Ervin Yen | |
State Senate: | Oklahoma |
District: | 40th |
Term Start: | January 2015 |
Term End: | January 2019 |
Predecessor: | Cliff Branan |
Successor: | Carri Hicks |
Birth Name: | Ervin Stone Yen |
Birth Place: | Taipei, Taiwan |
Party: | Democrat (until 2009) Republican (2009-2021) Independent (2021–present) |
Spouse: | Pam |
Children: | 5 |
Education: | University of Oklahoma (BS, MD) |
Ervin Stone Yen is an American physician and politician who represented the 40th District in the Oklahoma Senate from 2014 to 2018.
Yen was born in Taipei in 1954. His parents moved to the United States in 1959 and settled in northwest Oklahoma City.[1] Yen graduated from Putnam City High School in Warr Acres. Yen earned a Bachelor of Science degree in zoology from the University of Oklahoma and then a medical degree from the University of Oklahoma College of Medicine.[2]
Outside of politics, Yen works as an anesthesiologist. He witnessed Oklahoma's October 28, 2021 execution of John Grant with a three-drug lethal injection protocol and testified as an expert for the state Attorney General's office, at a rate of $250 per hour, that the prisoner was fully unconscious despite some witnesses claiming they observed him struggling to breathe, convulsing, and vomiting on the execution gurney.[3] [4]

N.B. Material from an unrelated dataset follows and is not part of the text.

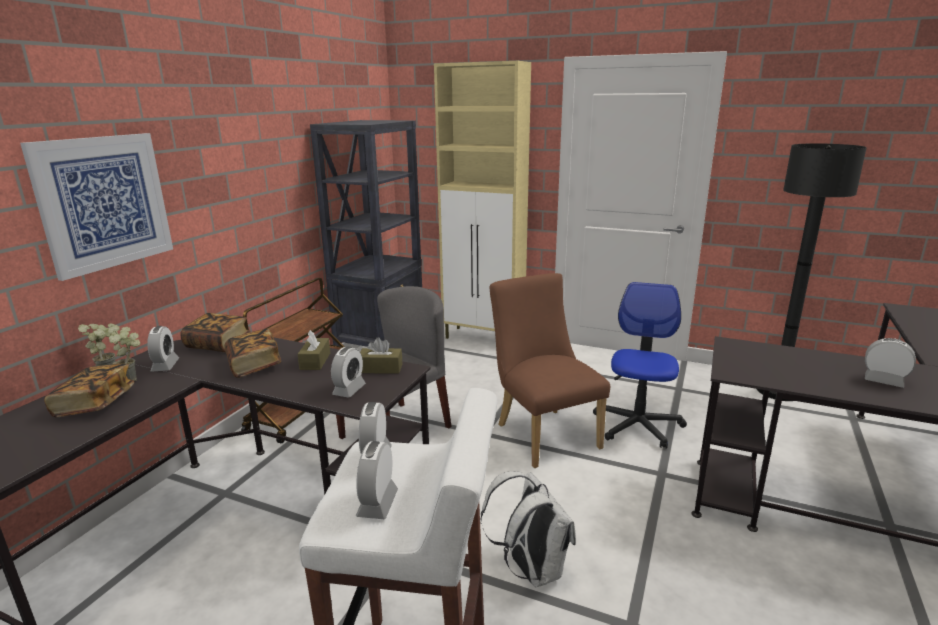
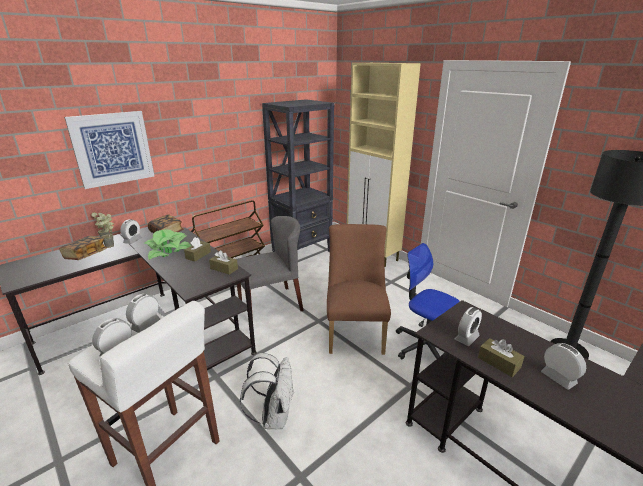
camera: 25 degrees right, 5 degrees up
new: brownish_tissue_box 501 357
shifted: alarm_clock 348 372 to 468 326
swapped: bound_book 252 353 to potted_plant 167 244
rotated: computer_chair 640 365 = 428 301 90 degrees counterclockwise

Previously registered Democrat, Yen changed his party affiliation to Republican in 2009.[5] He ran for the District 40 state senate seat against Brian Winslow, Joe Howell, Steve Kern, David B. Hooten, and Michael Taylor in a Republican primary in 2014. He defeated pastor Steve Kern in a runoff.[6] He defeated Democrat John Handy Edwards in the general election. Yen is the first Physician in the Oklahoma Senate in 40 years. He is also the first Asian American in the legislature in Oklahoma history.[7]
Yen supports only medical exemptions to school vaccinations and introduced bills to that effect in the 2016 and 2017 legislative sessions.[8]
Yen was instrumental in passing a bill outlawing texting while driving and authored a bill which became law that kept children from using commercial tanning beds.
Yen lost his 2018 primary election to veterinarian Joe Howell, whose campaign was largely financed by the Oklahomans for Vaccine and Health Choice, an anti-vaccination group.[9] [10]
In February 2019, Yen received the American Medical Association's Dr. Nathan Davis Award for Outstanding Government Service as a State Legislator.[11]
Yen ran in the 2022 Oklahoma gubernatorial election.[12] During his campaign, he left the Republican Party and registered as an independent, citing the rise of COVID-19 misinformation and the widespread belief that Trump won the 2020 election in the GOP as well as the party's rejection of temporary mask mandates and vaccine mandates.[13] He placed fourth, receiving 1.36% of the vote.